2. The healthcare provider is assessing a client with Raynaud's phenomenon. Which finding should the healthcare provider expect?
- A. Thickened and hardened skin.
- B. Painless ulcers on the fingertips.
- C. Episodes of cyanosis and pallor in the fingers.
- D. Red, scaly patches on the hands.
Correct answer: C
Rationale: Raynaud's phenomenon is characterized by vasospasm, leading to episodes of cyanosis (bluish discoloration) and pallor (pale color) in the fingers or toes, often triggered by cold temperatures or stress. This occurs due to the reduced blood flow during vasospastic episodes, causing the discoloration. Choices A, B, and D are incorrect findings associated with other conditions and are not typical of Raynaud's phenomenon.
3. A client with chronic obstructive pulmonary disease (COPD) is receiving prednisone (Deltasone). Which side effect should the nurse monitor for?
- A. Hypoglycemia
- B. Infection
- C. Hypotension
- D. Weight loss
Correct answer: B
Rationale: The correct answer is B: Infection. Prednisone is an immunosuppressant medication commonly used in COPD to reduce inflammation. Due to its immunosuppressive effects, clients are at an increased risk of developing infections. Therefore, nurses should closely monitor clients receiving prednisone for signs and symptoms of infections to provide timely interventions.

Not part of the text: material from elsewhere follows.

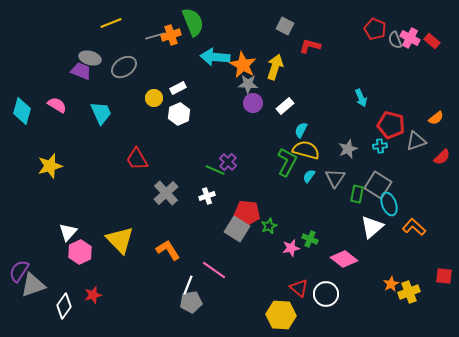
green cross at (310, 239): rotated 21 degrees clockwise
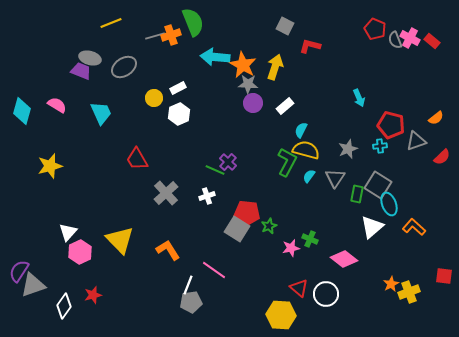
cyan arrow at (361, 98): moved 2 px left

4. What dietary advice should the nurse provide to help reduce the occurrence of hot flashes in a post-menopausal client?
- A. Increase intake of spicy foods.
- B. Limit caffeine and alcohol consumption.

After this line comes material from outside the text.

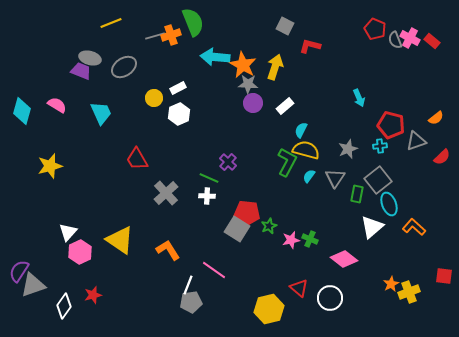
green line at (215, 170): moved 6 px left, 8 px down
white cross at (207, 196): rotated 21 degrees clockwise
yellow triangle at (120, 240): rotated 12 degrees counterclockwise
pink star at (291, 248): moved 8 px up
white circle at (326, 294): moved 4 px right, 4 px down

- C. Consume a high-protein diet.
- D. Eat more dairy products.
Correct answer: B
Rationale: Limiting caffeine and alcohol consumption is recommended to help reduce the frequency of hot flashes in post-menopausal individuals. Caffeine and alcohol can trigger hot flashes and worsen their occurrence. Encouraging the client to reduce these stimulants in their diet may help alleviate hot flashes and improve their quality of life.
5. A patient with deep vein thrombosis (DVT) is prescribed warfarin. Which dietary instruction should the nurse provide?
- A. Avoid foods high in vitamin K.
- B. Increase intake of dairy products.
- C. Limit intake of citrus fruits.
- D. Avoid high-sodium foods.
Correct answer: A
Rationale: Patients on warfarin should avoid foods high in vitamin K because vitamin K can interfere with the anticoagulant effect of the medication. Warfarin works by inhibiting vitamin K-dependent clotting factors, so consuming large amounts of vitamin K-rich foods may decrease the effectiveness of the medication. Choices B, C, and D are incorrect. Increasing intake of dairy products, limiting citrus fruits, or avoiding high-sodium foods are not directly related to the mechanism of action of warfarin or its dietary considerations.